### PROBLEM TO SOLVE
Copy the records below exactly as they stand. Leave out the pictures.
── MATERIAL FOR THE TASK ──
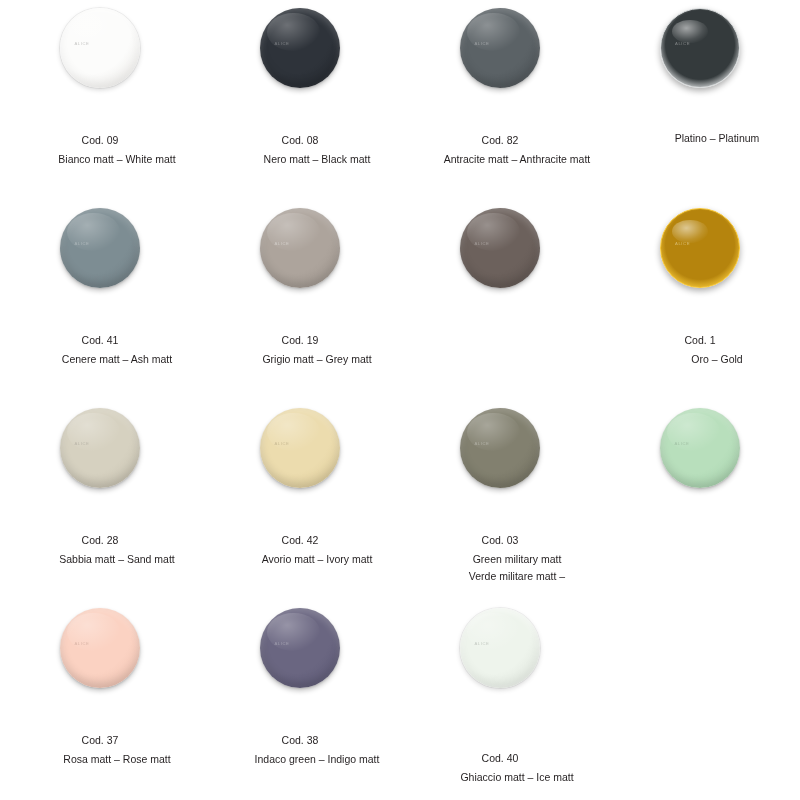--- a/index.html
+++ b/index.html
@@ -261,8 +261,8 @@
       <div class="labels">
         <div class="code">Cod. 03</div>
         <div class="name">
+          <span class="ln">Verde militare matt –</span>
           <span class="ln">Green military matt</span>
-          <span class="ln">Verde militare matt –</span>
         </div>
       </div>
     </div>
───
### TASK SOLUTION
--- a/index.html
+++ b/index.html
@@ -261,8 +261,8 @@
       <div class="labels">
         <div class="code">Cod. 03</div>
         <div class="name">
+          <span class="ln">Verde militare matt –</span>
           <span class="ln">Green military matt</span>
-          <span class="ln">Verde militare matt –</span>
         </div>
       </div>
     </div>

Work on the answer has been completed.